> **Task description**: List every command that the openlab guide below puts inside quotation marks.

> **Extract**:
--------
Running your jar on openlab

  • Once you have tested your crawler on your local machine in Eclipse, export your project as a "Runnable Jar". A runnable jar packages all the required libraries into one big .jar file so you don't have to deal with moving them separately. That's convenient, but it probably violates licensing agreements. Don't do that with code you plan on distributing. The launch configuration is asking what "main" you want the runnable jar to start from. If you tested your program in Eclipse, you should have an option in the dropdown
  • Make sure you update any file paths in your program for the openlab file hierarchy. It's different than your local machine
  • Screenshot of openlab setup Screenshot of openlab setup Screenshot of openlab setup
  • Now you have to move the jar you just made to openlab
  • On a mac you can do that with "sftp" from a Terminal. On windows use WinSCP
  • Screenshot of openlab setup
  • Now you need to open a terminal window on the openlab cluster of machines.
  • I use "ssh" to login to the remote machine. If you are on Windows you will need to use PuTTY
  • Screenshot of openlab setup
  • Once there use "ls" to see if your jar made it okay
  • Then make sure you are using the right version of java. If you aren't then use the module command to switch to java 1.7
  • Note the name of the actual machine you connected to using "hostname"
  • Then run the "screen" command to start a long-running process
  • Screenshot of openlab setup
  • "screen" will open up a virtual terminal that you can leave running after you log out
  • Then use the command "java -Xmx1024M -jar crawler4openlab.jar" to start your crawler. The -Xmx command tells java how much memory to use while crawling. You shouldn't need too much because the frontier is kept on disk.
--------
Outline records:

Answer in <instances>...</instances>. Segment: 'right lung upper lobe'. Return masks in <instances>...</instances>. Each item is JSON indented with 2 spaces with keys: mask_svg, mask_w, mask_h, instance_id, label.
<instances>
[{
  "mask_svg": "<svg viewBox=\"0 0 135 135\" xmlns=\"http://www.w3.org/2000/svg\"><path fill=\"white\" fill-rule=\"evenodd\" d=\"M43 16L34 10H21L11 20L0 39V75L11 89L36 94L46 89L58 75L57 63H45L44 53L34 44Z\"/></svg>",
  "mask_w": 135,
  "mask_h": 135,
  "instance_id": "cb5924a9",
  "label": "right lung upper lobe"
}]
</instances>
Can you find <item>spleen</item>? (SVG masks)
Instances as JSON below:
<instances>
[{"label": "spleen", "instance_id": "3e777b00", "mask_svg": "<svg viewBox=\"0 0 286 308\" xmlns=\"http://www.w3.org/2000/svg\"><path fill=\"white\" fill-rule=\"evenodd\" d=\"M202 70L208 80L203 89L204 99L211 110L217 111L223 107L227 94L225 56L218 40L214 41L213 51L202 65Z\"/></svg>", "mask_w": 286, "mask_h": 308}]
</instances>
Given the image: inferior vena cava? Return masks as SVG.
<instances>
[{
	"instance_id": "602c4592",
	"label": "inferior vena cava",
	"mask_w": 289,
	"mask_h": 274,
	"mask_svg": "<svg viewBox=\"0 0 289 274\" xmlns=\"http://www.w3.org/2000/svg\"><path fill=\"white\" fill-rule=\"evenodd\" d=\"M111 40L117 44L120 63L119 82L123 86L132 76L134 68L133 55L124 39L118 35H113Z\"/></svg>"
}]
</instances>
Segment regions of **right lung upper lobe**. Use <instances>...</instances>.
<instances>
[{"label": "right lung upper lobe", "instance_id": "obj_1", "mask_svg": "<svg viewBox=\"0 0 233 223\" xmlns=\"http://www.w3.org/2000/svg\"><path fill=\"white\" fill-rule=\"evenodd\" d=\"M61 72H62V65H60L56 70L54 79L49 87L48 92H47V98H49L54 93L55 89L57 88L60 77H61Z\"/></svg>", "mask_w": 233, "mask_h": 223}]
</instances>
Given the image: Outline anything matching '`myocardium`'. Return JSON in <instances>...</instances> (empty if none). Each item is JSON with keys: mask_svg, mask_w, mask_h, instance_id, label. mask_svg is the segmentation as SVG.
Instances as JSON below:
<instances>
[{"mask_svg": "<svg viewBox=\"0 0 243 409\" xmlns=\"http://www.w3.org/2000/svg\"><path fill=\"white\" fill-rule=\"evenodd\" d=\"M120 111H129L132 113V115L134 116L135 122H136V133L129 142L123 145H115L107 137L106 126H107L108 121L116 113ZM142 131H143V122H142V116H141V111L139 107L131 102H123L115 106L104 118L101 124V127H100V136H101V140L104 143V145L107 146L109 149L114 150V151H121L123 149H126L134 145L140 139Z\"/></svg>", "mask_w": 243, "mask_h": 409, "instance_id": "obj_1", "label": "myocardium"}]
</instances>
--------
> **Task response**:
- sftp
- ssh
- ls
- hostname
- screen
- java -Xmx1024M -jar crawler4openlab.jar